India, once known for its famines, is expected to have government-owned stores of 100 million tonnes of wheat and rice when harvest of the winter crops is complete this June.
To put that in perspective, Canada’s total grains and oilseed production last summer was 70 million tonnes.
After droughts in the first half of the 2000s and strong food price inflation, India has tried to boost food self-sufficiency by providing attractive base prices for crops and subsidizing fertilizer costs.
Production is growing. Total food grain production for 2012-13 will be 250 million tonnes, up from an average of 200 million tonnes in 2000-05. The government buys all production offered to it, which leads to the wheat and rice mountain.
However, there is storage for only 47 million tonnes. The rest sits outdoors, covered by tarpaulins.
Not surprisingly, there is a huge spoilage problem. As well, the inefficient and corrupt food distribution system has trouble getting food to the country’s 500 million poor.
The government wants to boost exports as a way to manage this surplus. Reuters reports that India hopes to export six million tonnes of wheat in 2013 and allow private exporters to ship another two million.

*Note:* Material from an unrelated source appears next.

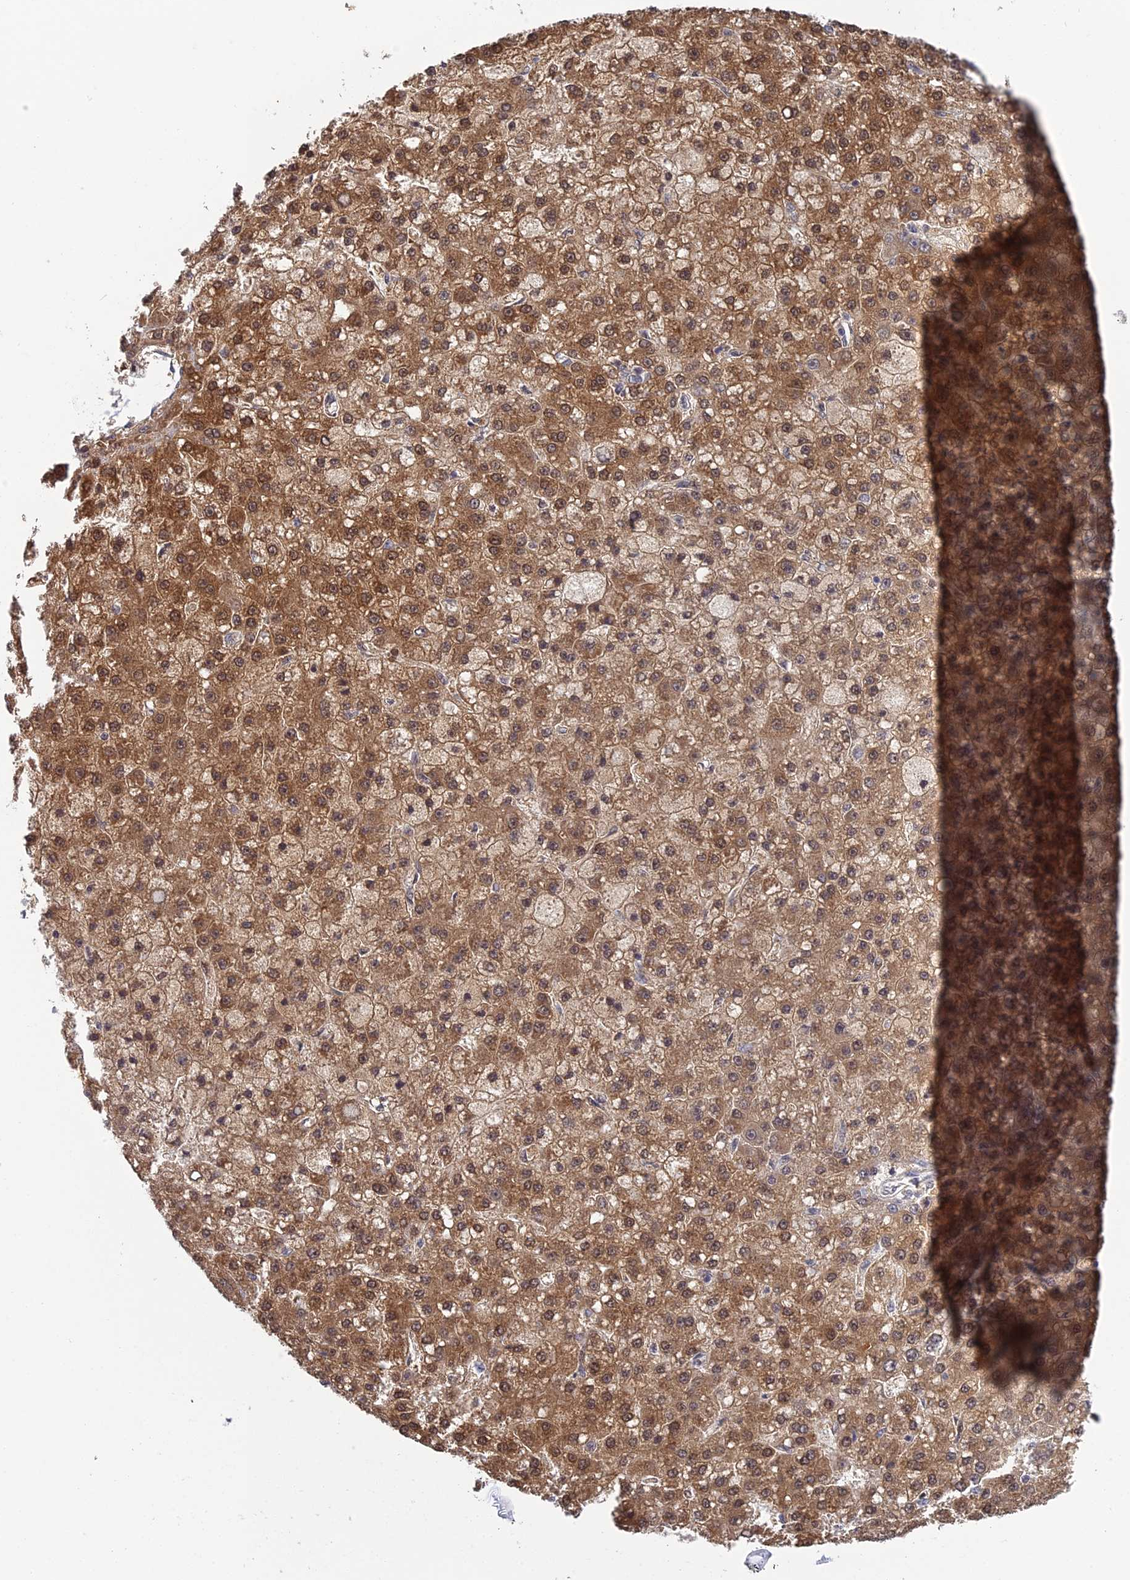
{"staining": {"intensity": "moderate", "quantity": ">75%", "location": "cytoplasmic/membranous,nuclear"}, "tissue": "liver cancer", "cell_type": "Tumor cells", "image_type": "cancer", "snomed": [{"axis": "morphology", "description": "Carcinoma, Hepatocellular, NOS"}, {"axis": "topography", "description": "Liver"}], "caption": "Immunohistochemical staining of human liver cancer (hepatocellular carcinoma) displays medium levels of moderate cytoplasmic/membranous and nuclear positivity in approximately >75% of tumor cells.", "gene": "ELOA2", "patient": {"sex": "male", "age": 67}}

This would move it into the ranks of the top 10 global exporters. Its shipments have helped make up for the absence of Black Sea wheat in recent months. However, India’s export hopes will be impeded by poor transportation and port infrastructure.
Another problem is that the government might have to export wheat at a value less than the purchase price if global prices drop in 2013-14.
The government faces strong budget stress, but its farm support and food subsidization programs are popular and national elections slated for next year mean there is little likelihood of cuts.
India’s ability to continue expanding depends a lot on monsoon rains and groundwater irrigation, but at some point, water shortages will limit production.